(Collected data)
^^^^

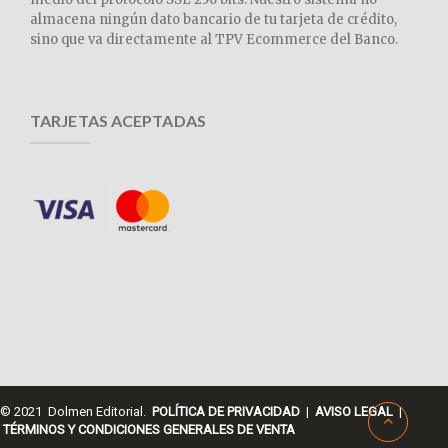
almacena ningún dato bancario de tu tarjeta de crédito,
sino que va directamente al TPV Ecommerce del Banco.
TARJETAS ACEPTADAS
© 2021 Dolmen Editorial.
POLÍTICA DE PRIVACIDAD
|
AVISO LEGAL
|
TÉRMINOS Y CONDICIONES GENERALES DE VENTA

^^^^

Nothing but the lines from the one holding "AVISO LEGAL" to the end of the entries should be returned, each exactly as it stands.

AVISO LEGAL
|
TÉRMINOS Y CONDICIONES GENERALES DE VENTA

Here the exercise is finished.